* _TEKSTFRAGMENT_
★ ★ ★
Vlies, Anke van der (1873-1939)

 
English | Nederlands

VLIES, Anke van der (1873-1939)

Vlies, Anke van der (ps. Enka), schrijfster en socialistisch activiste (Sliedrecht 15-1-1873 - Alkmaar 5-7-1939). Dochter van Cornelis van der Vlies, aannemer, en Sophia Muller. Gehuwd sinds 15-11-1917 met Christiaan Johannes Tjaden, reiziger, weduwnaar van Sijtje Jacoba van Beem. Uit dit huwelijk waren geen kinderen. afbeelding van Vlies, Anke van der

Enka groeide op in Schiedam en studeerde te Rotterdam voor onderwijzeres. Vervolgens was ze in die zelfde plaats werkzaam bij het bijzonder onderwijs, tot haar onvrijwillige ontslagneming in 1911 als gevolg van haar propagandistische activiteiten voor het socialisme. Als betaalde propagandiste voorzag zij hiermee verder in haar levensonderhoud.
★ ★ ★
* _OPDRACHT_
In welke plaats groeide Anke van der Vlies op, volgens het tekstfragment over haar leven?

* _GEGEVENSBLOK_
★ ★ ★
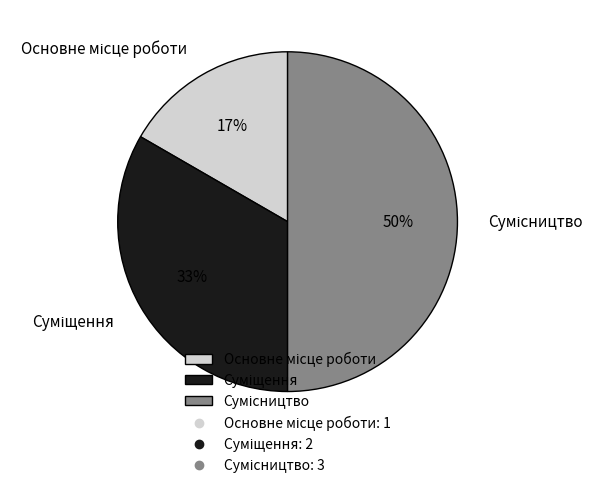

To the nearest percent, what is the difference between the largest and smallest slice percentages?

33%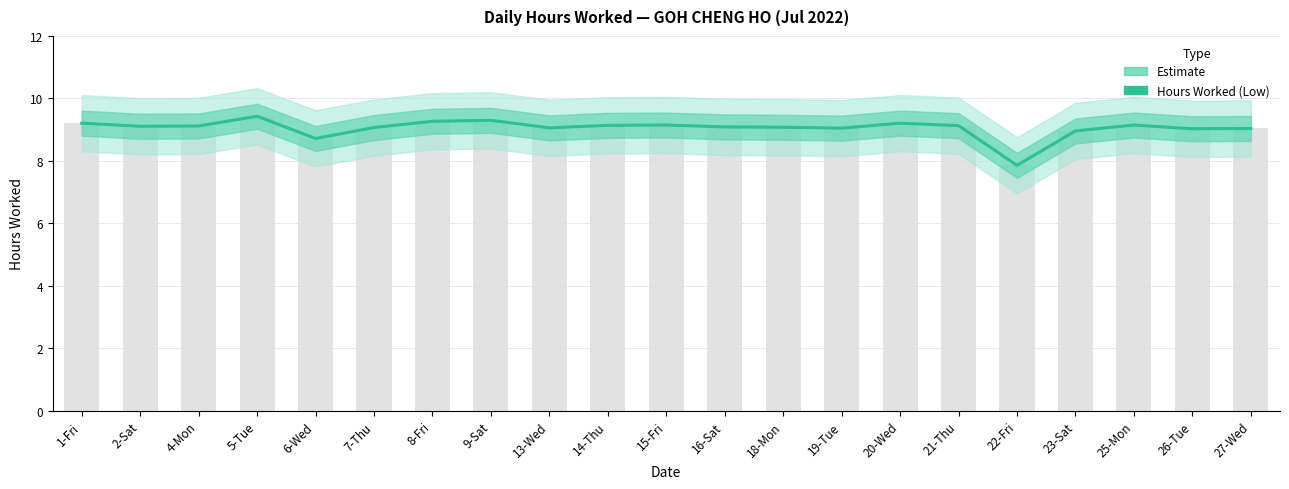

Reading left to right, extract all data points from this chart.

9.2	9.1	9.1	9.4	8.7	9.1	9.3	9.3	9.1	9.1	9.2	9.1	9.1	9.1	9.2	9.1	7.9	9.0	9.2	9.0	9.0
★ ★ ★
* _UITGEWERKTE OPDRACHT_
In Schiedam.